### The problem
Read through the lines below and copy the ones holding the string "format".

Circuit design data:
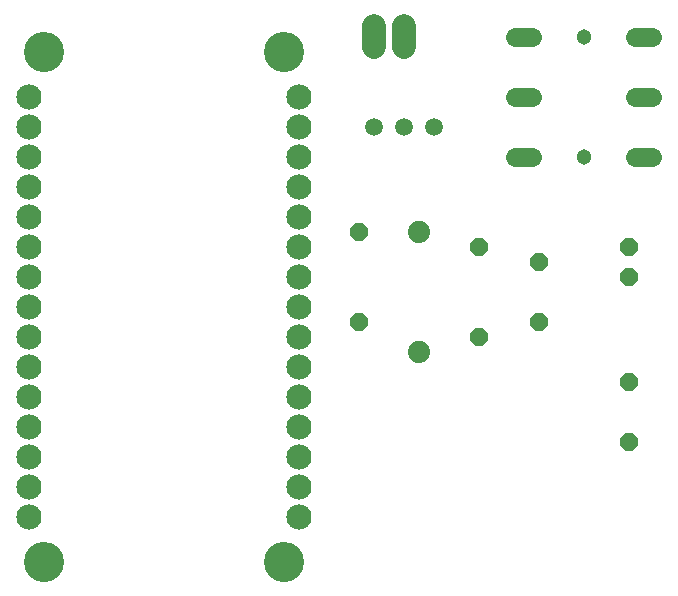
<source format=gbs>
G75*
%MOIN*%
%OFA0B0*%
%FSLAX25Y25*%
%IPPOS*%
%LPD*%
%AMOC8*
5,1,8,0,0,1.08239X$1,22.5*
%
%ADD10OC8,0.06000*%
%ADD11C,0.07400*%
%ADD12C,0.06343*%
%ADD13C,0.05131*%
%ADD14C,0.08400*%
%ADD15C,0.13398*%
%ADD16C,0.05950*%
%ADD17C,0.07887*%
D10*
X0126000Y0106000D03*
X0126000Y0136000D03*
X0166000Y0131000D03*
X0186000Y0126000D03*
X0186000Y0106000D03*
X0166000Y0101000D03*
X0216000Y0086000D03*
X0216000Y0066000D03*
X0216000Y0121000D03*
X0216000Y0131000D03*
D11*
X0146000Y0136000D03*
X0146000Y0096000D03*
D12*
X0178229Y0161000D02*
X0183771Y0161000D01*
X0183771Y0181000D02*
X0178229Y0181000D01*
X0178229Y0201000D02*
X0183771Y0201000D01*
X0218229Y0201000D02*
X0223771Y0201000D01*
X0223771Y0181000D02*
X0218229Y0181000D01*
X0218229Y0161000D02*
X0223771Y0161000D01*
D13*
X0201000Y0161000D03*
X0201000Y0201000D03*
D14*
X0106000Y0181000D03*
X0106000Y0171000D03*
X0106000Y0161000D03*
X0106000Y0151000D03*
X0106000Y0141000D03*
X0106000Y0131000D03*
X0106000Y0121000D03*
X0106000Y0111000D03*
X0106000Y0101000D03*
X0106000Y0091000D03*
X0106000Y0081000D03*
X0106000Y0071000D03*
X0106000Y0061000D03*
X0106000Y0051000D03*
X0106000Y0041000D03*
X0016000Y0041000D03*
X0016000Y0051000D03*
X0016000Y0061000D03*
X0016000Y0071000D03*
X0016000Y0081000D03*
X0016000Y0091000D03*
X0016000Y0101000D03*
X0016000Y0111000D03*
X0016000Y0121000D03*
X0016000Y0131000D03*
X0016000Y0141000D03*
X0016000Y0151000D03*
X0016000Y0161000D03*
X0016000Y0171000D03*
X0016000Y0181000D03*
D15*
X0021000Y0026000D03*
X0101000Y0026000D03*
X0101000Y0196000D03*
X0021000Y0196000D03*
D16*
X0131000Y0171000D03*
X0141000Y0171000D03*
X0151000Y0171000D03*
D17*
X0141000Y0197457D02*
X0141000Y0204543D01*
X0131000Y0204543D02*
X0131000Y0197457D01*
M02*

</source>
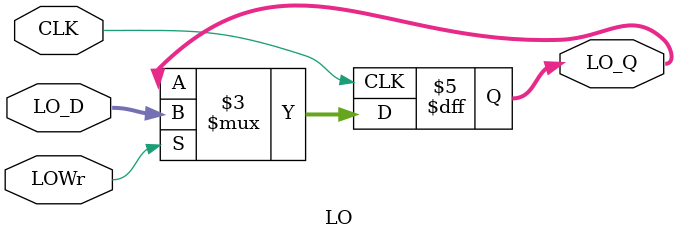
<source format=v>
`timescale 1ns / 1ps

module LO(
  input CLK,
  input LOWr,
  input [31:0] LO_D,
  output reg [31:0] LO_Q
    );
  always @(negedge CLK) 
    begin
        if(LOWr==1) LO_Q <= LO_D;
    end
endmodule

</source>
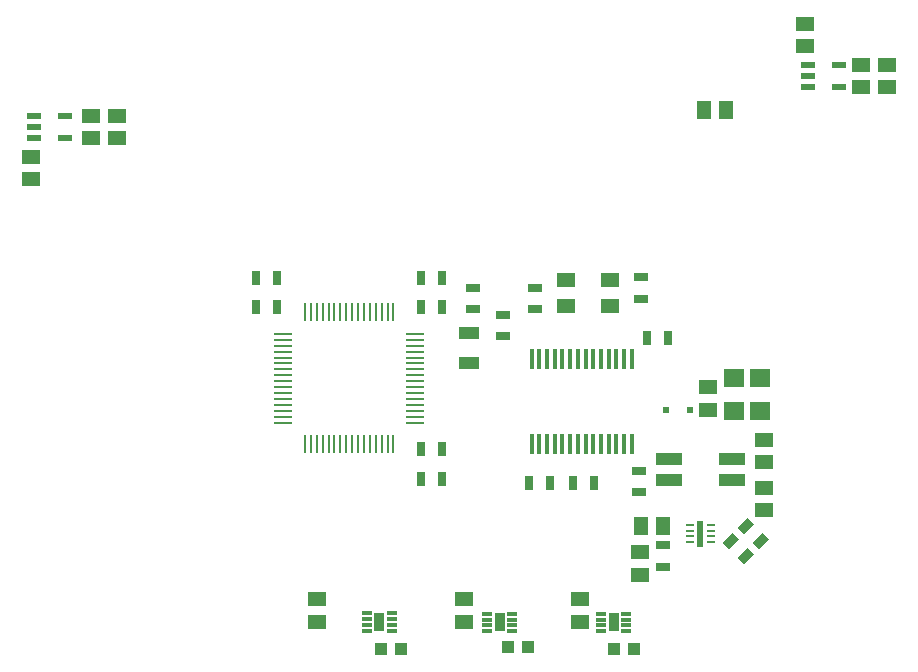
<source format=gtp>
G75*
%MOIN*%
%OFA0B0*%
%FSLAX25Y25*%
%IPPOS*%
%LPD*%
%AMOC8*
5,1,8,0,0,1.08239X$1,22.5*
%
%ADD10R,0.03937X0.04331*%
%ADD11R,0.03268X0.01181*%
%ADD12R,0.03543X0.06299*%
%ADD13R,0.05906X0.05118*%
%ADD14R,0.00984X0.06102*%
%ADD15R,0.06102X0.00984*%
%ADD16R,0.01575X0.06890*%
%ADD17R,0.07087X0.03937*%
%ADD18R,0.03150X0.04724*%
%ADD19R,0.04724X0.03150*%
%ADD20R,0.06299X0.04921*%
%ADD21R,0.03937X0.00984*%
%ADD22R,0.00984X0.03937*%
%ADD23R,0.05118X0.05906*%
%ADD24R,0.04724X0.02362*%
%ADD25R,0.02402X0.08661*%
%ADD26R,0.02756X0.00984*%
%ADD27R,0.01969X0.01969*%
%ADD28R,0.08661X0.03937*%
%ADD29R,0.07087X0.06299*%
D10*
X0194061Y0132271D03*
X0200754Y0132271D03*
X0236332Y0133042D03*
X0243025Y0133042D03*
X0271679Y0132488D03*
X0278372Y0132488D03*
D11*
X0275913Y0138330D03*
X0275913Y0140299D03*
X0275913Y0142267D03*
X0275913Y0144236D03*
X0267527Y0144236D03*
X0267527Y0142267D03*
X0267527Y0140299D03*
X0267527Y0138330D03*
X0237913Y0138330D03*
X0237913Y0140299D03*
X0237913Y0142267D03*
X0237913Y0144236D03*
X0229527Y0144236D03*
X0229527Y0142267D03*
X0229527Y0140299D03*
X0229527Y0138330D03*
X0197813Y0138430D03*
X0197813Y0140399D03*
X0197813Y0142367D03*
X0197813Y0144336D03*
X0189427Y0144336D03*
X0189427Y0142367D03*
X0189427Y0140399D03*
X0189427Y0138430D03*
D12*
X0193620Y0141383D03*
X0233720Y0141283D03*
X0271720Y0141283D03*
D13*
X0172633Y0141464D03*
X0172633Y0148944D03*
X0221941Y0148944D03*
X0221941Y0141464D03*
X0260311Y0141464D03*
X0260311Y0148944D03*
X0280620Y0157193D03*
X0280620Y0164673D03*
X0321870Y0178693D03*
X0321870Y0186173D03*
X0321870Y0194693D03*
X0321870Y0202173D03*
X0303120Y0212193D03*
X0303120Y0219673D03*
X0354120Y0319693D03*
X0354120Y0327173D03*
X0362870Y0327173D03*
X0362870Y0319693D03*
X0335370Y0333443D03*
X0335370Y0340923D03*
X0106120Y0310173D03*
X0106120Y0302693D03*
X0097370Y0302693D03*
X0097370Y0310173D03*
X0077370Y0296423D03*
X0077370Y0288943D03*
D14*
X0168756Y0244730D03*
X0170725Y0244730D03*
X0172693Y0244730D03*
X0174662Y0244730D03*
X0176630Y0244730D03*
X0178599Y0244730D03*
X0180567Y0244730D03*
X0182536Y0244730D03*
X0184504Y0244730D03*
X0186473Y0244730D03*
X0188441Y0244730D03*
X0190410Y0244730D03*
X0192378Y0244730D03*
X0194347Y0244730D03*
X0196315Y0244730D03*
X0198284Y0244730D03*
X0198284Y0200636D03*
X0196315Y0200636D03*
X0194347Y0200636D03*
X0192378Y0200636D03*
X0190410Y0200636D03*
X0188441Y0200636D03*
X0186473Y0200636D03*
X0184504Y0200636D03*
X0182536Y0200636D03*
X0180567Y0200636D03*
X0178599Y0200636D03*
X0176630Y0200636D03*
X0174662Y0200636D03*
X0172693Y0200636D03*
X0170725Y0200636D03*
X0168756Y0200636D03*
D15*
X0161473Y0207919D03*
X0161473Y0209888D03*
X0161473Y0211856D03*
X0161473Y0213825D03*
X0161473Y0215793D03*
X0161473Y0217762D03*
X0161473Y0219730D03*
X0161473Y0221699D03*
X0161473Y0223667D03*
X0161473Y0225636D03*
X0161473Y0227604D03*
X0161473Y0229573D03*
X0161473Y0231541D03*
X0161473Y0233510D03*
X0161473Y0235478D03*
X0161473Y0237447D03*
X0205567Y0237447D03*
X0205567Y0235478D03*
X0205567Y0233510D03*
X0205567Y0231541D03*
X0205567Y0229573D03*
X0205567Y0227604D03*
X0205567Y0225636D03*
X0205567Y0223667D03*
X0205567Y0221699D03*
X0205567Y0219730D03*
X0205567Y0217762D03*
X0205567Y0215793D03*
X0205567Y0213825D03*
X0205567Y0211856D03*
X0205567Y0209888D03*
X0205567Y0207919D03*
D16*
X0244386Y0200636D03*
X0246945Y0200636D03*
X0249504Y0200636D03*
X0252063Y0200636D03*
X0254622Y0200636D03*
X0257181Y0200636D03*
X0259741Y0200636D03*
X0262300Y0200636D03*
X0264859Y0200636D03*
X0267418Y0200636D03*
X0269977Y0200636D03*
X0272536Y0200636D03*
X0275095Y0200636D03*
X0277654Y0200636D03*
X0277654Y0228982D03*
X0275095Y0228982D03*
X0272536Y0228982D03*
X0269977Y0228982D03*
X0267418Y0228982D03*
X0264859Y0228982D03*
X0262300Y0228982D03*
X0259741Y0228982D03*
X0257181Y0228982D03*
X0254622Y0228982D03*
X0252063Y0228982D03*
X0249504Y0228982D03*
X0246945Y0228982D03*
X0244386Y0228982D03*
D17*
X0223520Y0227762D03*
X0223520Y0237604D03*
D18*
X0214544Y0246305D03*
X0207457Y0246305D03*
X0207457Y0256148D03*
X0214544Y0256148D03*
X0159583Y0256148D03*
X0152496Y0256148D03*
X0152496Y0246305D03*
X0159583Y0246305D03*
X0207457Y0199061D03*
X0214544Y0199061D03*
X0214544Y0189219D03*
X0207457Y0189219D03*
X0243540Y0187742D03*
X0250626Y0187742D03*
X0258146Y0187742D03*
X0265233Y0187742D03*
G36*
X0311171Y0171222D02*
X0313398Y0168995D01*
X0310059Y0165656D01*
X0307832Y0167883D01*
X0311171Y0171222D01*
G37*
G36*
X0315059Y0170656D02*
X0312832Y0172883D01*
X0316171Y0176222D01*
X0318398Y0173995D01*
X0315059Y0170656D01*
G37*
G36*
X0320070Y0165645D02*
X0317843Y0167872D01*
X0321182Y0171211D01*
X0323409Y0168984D01*
X0320070Y0165645D01*
G37*
G36*
X0316182Y0166211D02*
X0318409Y0163984D01*
X0315070Y0160645D01*
X0312843Y0162872D01*
X0316182Y0166211D01*
G37*
X0289839Y0235970D03*
X0282752Y0235970D03*
D19*
X0280961Y0249238D03*
X0280961Y0256325D03*
X0245528Y0252722D03*
X0245528Y0245636D03*
X0234701Y0243864D03*
X0234701Y0236778D03*
X0224859Y0245636D03*
X0224859Y0252722D03*
X0279977Y0191856D03*
X0279977Y0184770D03*
X0288120Y0166976D03*
X0288120Y0159890D03*
D20*
X0270449Y0246817D03*
X0270449Y0255478D03*
X0255882Y0255478D03*
X0255882Y0246817D03*
D21*
X0279977Y0192565D03*
D22*
X0257831Y0187742D03*
X0282437Y0235970D03*
X0206765Y0256078D03*
X0160046Y0256278D03*
X0206687Y0189214D03*
D23*
X0280630Y0173433D03*
X0288110Y0173433D03*
X0301630Y0312183D03*
X0309110Y0312183D03*
D24*
X0336305Y0319693D03*
X0336305Y0323433D03*
X0336305Y0327173D03*
X0346935Y0327173D03*
X0346935Y0319693D03*
X0088935Y0310173D03*
X0088935Y0302693D03*
X0078305Y0302693D03*
X0078305Y0306433D03*
X0078305Y0310173D03*
D25*
X0300620Y0170933D03*
D26*
X0296978Y0169949D03*
X0296978Y0171917D03*
X0296978Y0173886D03*
X0304262Y0173886D03*
X0304262Y0171917D03*
X0304262Y0169949D03*
X0304262Y0167980D03*
X0296978Y0167980D03*
D27*
X0297254Y0212183D03*
X0288986Y0212183D03*
D28*
X0290187Y0195726D03*
X0290187Y0188640D03*
X0311053Y0188640D03*
X0311053Y0195726D03*
D29*
X0311870Y0211671D03*
X0320620Y0211671D03*
X0320620Y0222695D03*
X0311870Y0222695D03*
M02*

</source>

### Worked solution
<source format=gbs>
<source format=v>
<source format=gtp>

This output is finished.